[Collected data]

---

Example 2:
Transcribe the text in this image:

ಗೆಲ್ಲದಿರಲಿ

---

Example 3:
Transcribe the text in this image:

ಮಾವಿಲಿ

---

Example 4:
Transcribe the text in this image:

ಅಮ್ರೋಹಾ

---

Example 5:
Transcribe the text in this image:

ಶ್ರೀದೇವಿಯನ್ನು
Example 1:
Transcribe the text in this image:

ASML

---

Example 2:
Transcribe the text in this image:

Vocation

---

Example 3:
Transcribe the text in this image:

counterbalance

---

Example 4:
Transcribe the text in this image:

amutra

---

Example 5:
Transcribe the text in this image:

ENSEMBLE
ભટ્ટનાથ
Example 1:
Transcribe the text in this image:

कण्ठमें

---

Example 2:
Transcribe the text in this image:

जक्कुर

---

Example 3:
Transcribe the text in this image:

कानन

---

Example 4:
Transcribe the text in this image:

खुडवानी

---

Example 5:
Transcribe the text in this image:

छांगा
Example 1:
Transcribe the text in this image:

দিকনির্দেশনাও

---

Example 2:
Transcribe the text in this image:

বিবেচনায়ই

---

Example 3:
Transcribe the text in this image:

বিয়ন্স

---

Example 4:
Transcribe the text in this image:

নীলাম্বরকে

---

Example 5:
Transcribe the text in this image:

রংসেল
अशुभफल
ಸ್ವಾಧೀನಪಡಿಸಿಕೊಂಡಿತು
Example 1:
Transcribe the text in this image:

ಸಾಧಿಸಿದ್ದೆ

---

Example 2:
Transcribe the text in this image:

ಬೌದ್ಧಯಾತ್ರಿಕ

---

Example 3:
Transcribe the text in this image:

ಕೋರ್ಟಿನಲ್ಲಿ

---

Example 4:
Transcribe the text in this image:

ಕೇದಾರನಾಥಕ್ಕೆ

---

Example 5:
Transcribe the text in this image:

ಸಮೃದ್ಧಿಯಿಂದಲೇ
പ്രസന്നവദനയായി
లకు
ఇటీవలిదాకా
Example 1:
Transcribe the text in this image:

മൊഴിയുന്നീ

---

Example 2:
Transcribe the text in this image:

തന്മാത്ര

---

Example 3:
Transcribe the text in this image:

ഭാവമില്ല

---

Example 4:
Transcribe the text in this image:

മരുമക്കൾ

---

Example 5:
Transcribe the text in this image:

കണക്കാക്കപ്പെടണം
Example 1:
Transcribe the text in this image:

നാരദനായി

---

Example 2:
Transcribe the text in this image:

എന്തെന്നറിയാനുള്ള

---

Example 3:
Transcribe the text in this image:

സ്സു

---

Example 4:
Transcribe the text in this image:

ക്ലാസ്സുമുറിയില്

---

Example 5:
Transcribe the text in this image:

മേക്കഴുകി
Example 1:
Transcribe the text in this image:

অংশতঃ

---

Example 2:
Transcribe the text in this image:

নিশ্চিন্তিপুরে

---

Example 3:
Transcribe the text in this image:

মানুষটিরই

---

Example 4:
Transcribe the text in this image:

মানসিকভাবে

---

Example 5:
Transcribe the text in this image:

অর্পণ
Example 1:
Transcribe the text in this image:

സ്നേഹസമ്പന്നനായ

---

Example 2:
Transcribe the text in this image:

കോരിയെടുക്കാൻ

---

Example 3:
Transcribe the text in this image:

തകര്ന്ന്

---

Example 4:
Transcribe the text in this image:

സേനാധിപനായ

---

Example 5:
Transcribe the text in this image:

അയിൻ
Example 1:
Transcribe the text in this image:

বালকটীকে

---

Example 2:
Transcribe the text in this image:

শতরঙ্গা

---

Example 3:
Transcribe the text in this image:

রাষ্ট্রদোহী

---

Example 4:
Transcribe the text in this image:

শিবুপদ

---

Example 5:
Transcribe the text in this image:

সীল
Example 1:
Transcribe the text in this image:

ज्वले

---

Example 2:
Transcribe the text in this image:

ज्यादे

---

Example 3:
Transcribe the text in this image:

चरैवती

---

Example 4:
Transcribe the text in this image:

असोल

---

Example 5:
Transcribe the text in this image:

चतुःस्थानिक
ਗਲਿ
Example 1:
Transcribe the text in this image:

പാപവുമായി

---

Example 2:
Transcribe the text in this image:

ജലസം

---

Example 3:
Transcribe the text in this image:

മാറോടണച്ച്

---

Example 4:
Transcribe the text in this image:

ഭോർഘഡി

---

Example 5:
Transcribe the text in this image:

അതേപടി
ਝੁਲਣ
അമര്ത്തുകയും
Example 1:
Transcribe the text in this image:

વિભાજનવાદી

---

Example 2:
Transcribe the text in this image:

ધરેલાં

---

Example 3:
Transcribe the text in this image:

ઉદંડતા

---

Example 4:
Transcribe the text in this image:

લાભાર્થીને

[ASSIGNED TASK] Write out all the records above one more time, exactly.

[SOLUTION]
---

Example 2:
Transcribe the text in this image:

ಗೆಲ್ಲದಿರಲಿ

---

Example 3:
Transcribe the text in this image:

ಮಾವಿಲಿ

---

Example 4:
Transcribe the text in this image:

ಅಮ್ರೋಹಾ

---

Example 5:
Transcribe the text in this image:

ಶ್ರೀದೇವಿಯನ್ನು
Example 1:
Transcribe the text in this image:

ASML

---

Example 2:
Transcribe the text in this image:

Vocation

---

Example 3:
Transcribe the text in this image:

counterbalance

---

Example 4:
Transcribe the text in this image:

amutra

---

Example 5:
Transcribe the text in this image:

ENSEMBLE
ભટ્ટનાથ
Example 1:
Transcribe the text in this image:

कण्ठमें

---

Example 2:
Transcribe the text in this image:

जक्कुर

---

Example 3:
Transcribe the text in this image:

कानन

---

Example 4:
Transcribe the text in this image:

खुडवानी

---

Example 5:
Transcribe the text in this image:

छांगा
Example 1:
Transcribe the text in this image:

দিকনির্দেশনাও

---

Example 2:
Transcribe the text in this image:

বিবেচনায়ই

---

Example 3:
Transcribe the text in this image:

বিয়ন্স

---

Example 4:
Transcribe the text in this image:

নীলাম্বরকে

---

Example 5:
Transcribe the text in this image:

রংসেল
अशुभफल
ಸ್ವಾಧೀನಪಡಿಸಿಕೊಂಡಿತು
Example 1:
Transcribe the text in this image:

ಸಾಧಿಸಿದ್ದೆ

---

Example 2:
Transcribe the text in this image:

ಬೌದ್ಧಯಾತ್ರಿಕ

---

Example 3:
Transcribe the text in this image:

ಕೋರ್ಟಿನಲ್ಲಿ

---

Example 4:
Transcribe the text in this image:

ಕೇದಾರನಾಥಕ್ಕೆ

---

Example 5:
Transcribe the text in this image:

ಸಮೃದ್ಧಿಯಿಂದಲೇ
പ്രസന്നവദനയായി
లకు
ఇటీవలిదాకా
Example 1:
Transcribe the text in this image:

മൊഴിയുന്നീ

---

Example 2:
Transcribe the text in this image:

തന്മാത്ര

---

Example 3:
Transcribe the text in this image:

ഭാവമില്ല

---

Example 4:
Transcribe the text in this image:

മരുമക്കൾ

---

Example 5:
Transcribe the text in this image:

കണക്കാക്കപ്പെടണം
Example 1:
Transcribe the text in this image:

നാരദനായി

---

Example 2:
Transcribe the text in this image:

എന്തെന്നറിയാനുള്ള

---

Example 3:
Transcribe the text in this image:

സ്സു

---

Example 4:
Transcribe the text in this image:

ക്ലാസ്സുമുറിയില്

---

Example 5:
Transcribe the text in this image:

മേക്കഴുകി
Example 1:
Transcribe the text in this image:

অংশতঃ

---

Example 2:
Transcribe the text in this image:

নিশ্চিন্তিপুরে

---

Example 3:
Transcribe the text in this image:

মানুষটিরই

---

Example 4:
Transcribe the text in this image:

মানসিকভাবে

---

Example 5:
Transcribe the text in this image:

অর্পণ
Example 1:
Transcribe the text in this image:

സ്നേഹസമ്പന്നനായ

---

Example 2:
Transcribe the text in this image:

കോരിയെടുക്കാൻ

---

Example 3:
Transcribe the text in this image:

തകര്ന്ന്

---

Example 4:
Transcribe the text in this image:

സേനാധിപനായ

---

Example 5:
Transcribe the text in this image:

അയിൻ
Example 1:
Transcribe the text in this image:

বালকটীকে

---

Example 2:
Transcribe the text in this image:

শতরঙ্গা

---

Example 3:
Transcribe the text in this image:

রাষ্ট্রদোহী

---

Example 4:
Transcribe the text in this image:

শিবুপদ

---

Example 5:
Transcribe the text in this image:

সীল
Example 1:
Transcribe the text in this image:

ज्वले

---

Example 2:
Transcribe the text in this image:

ज्यादे

---

Example 3:
Transcribe the text in this image:

चरैवती

---

Example 4:
Transcribe the text in this image:

असोल

---

Example 5:
Transcribe the text in this image:

चतुःस्थानिक
ਗਲਿ
Example 1:
Transcribe the text in this image:

പാപവുമായി

---

Example 2:
Transcribe the text in this image:

ജലസം

---

Example 3:
Transcribe the text in this image:

മാറോടണച്ച്

---

Example 4:
Transcribe the text in this image:

ഭോർഘഡി

---

Example 5:
Transcribe the text in this image:

അതേപടി
ਝੁਲਣ
അമര്ത്തുകയും
Example 1:
Transcribe the text in this image:

વિભાજનવાદી

---

Example 2:
Transcribe the text in this image:

ધરેલાં

---

Example 3:
Transcribe the text in this image:

ઉદંડતા

---

Example 4:
Transcribe the text in this image:

લાભાર્થીને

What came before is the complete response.